§ **SOURCE MATERIAL**
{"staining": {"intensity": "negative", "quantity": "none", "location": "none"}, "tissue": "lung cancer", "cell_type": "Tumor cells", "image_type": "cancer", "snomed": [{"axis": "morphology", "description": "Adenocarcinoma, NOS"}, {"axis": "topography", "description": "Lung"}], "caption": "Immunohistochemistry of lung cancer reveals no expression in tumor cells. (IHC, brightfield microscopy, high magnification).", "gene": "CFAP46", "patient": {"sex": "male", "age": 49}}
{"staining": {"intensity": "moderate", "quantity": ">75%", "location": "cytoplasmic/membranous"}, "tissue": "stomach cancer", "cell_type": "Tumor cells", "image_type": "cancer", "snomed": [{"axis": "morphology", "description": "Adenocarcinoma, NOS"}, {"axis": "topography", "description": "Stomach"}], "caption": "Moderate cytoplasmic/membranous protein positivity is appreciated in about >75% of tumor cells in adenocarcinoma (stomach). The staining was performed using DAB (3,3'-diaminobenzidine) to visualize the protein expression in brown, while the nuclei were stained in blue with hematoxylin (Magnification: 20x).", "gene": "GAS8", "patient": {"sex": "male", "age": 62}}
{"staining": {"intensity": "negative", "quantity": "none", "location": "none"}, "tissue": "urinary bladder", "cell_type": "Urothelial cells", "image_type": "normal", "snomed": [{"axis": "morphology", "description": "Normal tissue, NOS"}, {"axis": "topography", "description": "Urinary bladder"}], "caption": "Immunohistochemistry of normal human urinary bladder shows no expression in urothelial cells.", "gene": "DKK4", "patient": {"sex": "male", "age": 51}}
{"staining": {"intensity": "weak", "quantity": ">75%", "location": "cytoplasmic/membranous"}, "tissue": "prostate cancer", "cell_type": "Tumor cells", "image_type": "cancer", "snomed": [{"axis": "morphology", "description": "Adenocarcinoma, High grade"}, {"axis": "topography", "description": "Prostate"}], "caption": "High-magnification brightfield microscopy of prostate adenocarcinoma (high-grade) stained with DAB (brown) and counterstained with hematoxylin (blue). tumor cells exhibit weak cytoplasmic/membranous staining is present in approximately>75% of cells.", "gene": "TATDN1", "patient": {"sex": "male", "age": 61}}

§ **TASK TO CARRY OUT**
Using the data above, show each line where "high" occurs.

§ **THE COMPLETED TASK**
{"staining": {"intensity": "negative", "quantity": "none", "location": "none"}, "tissue": "lung cancer", "cell_type": "Tumor cells", "image_type": "cancer", "snomed": [{"axis": "morphology", "description": "Adenocarcinoma, NOS"}, {"axis": "topography", "description": "Lung"}], "caption": "Immunohistochemistry of lung cancer reveals no expression in tumor cells. (IHC, brightfield microscopy, high magnification).", "gene": "CFAP46", "patient": {"sex": "male", "age": 49}}
{"staining": {"intensity": "weak", "quantity": ">75%", "location": "cytoplasmic/membranous"}, "tissue": "prostate cancer", "cell_type": "Tumor cells", "image_type": "cancer", "snomed": [{"axis": "morphology", "description": "Adenocarcinoma, High grade"}, {"axis": "topography", "description": "Prostate"}], "caption": "High-magnification brightfield microscopy of prostate adenocarcinoma (high-grade) stained with DAB (brown) and counterstained with hematoxylin (blue). tumor cells exhibit weak cytoplasmic/membranous staining is present in approximately>75% of cells.", "gene": "TATDN1", "patient": {"sex": "male", "age": 61}}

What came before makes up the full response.